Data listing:
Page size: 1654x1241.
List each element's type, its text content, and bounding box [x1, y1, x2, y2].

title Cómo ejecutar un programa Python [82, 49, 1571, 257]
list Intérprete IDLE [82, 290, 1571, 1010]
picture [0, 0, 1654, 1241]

What to do
Please count the lines of the items above that contain the string "content", treating uppercase and lowercase as different, and give only the number.

Problem solution
1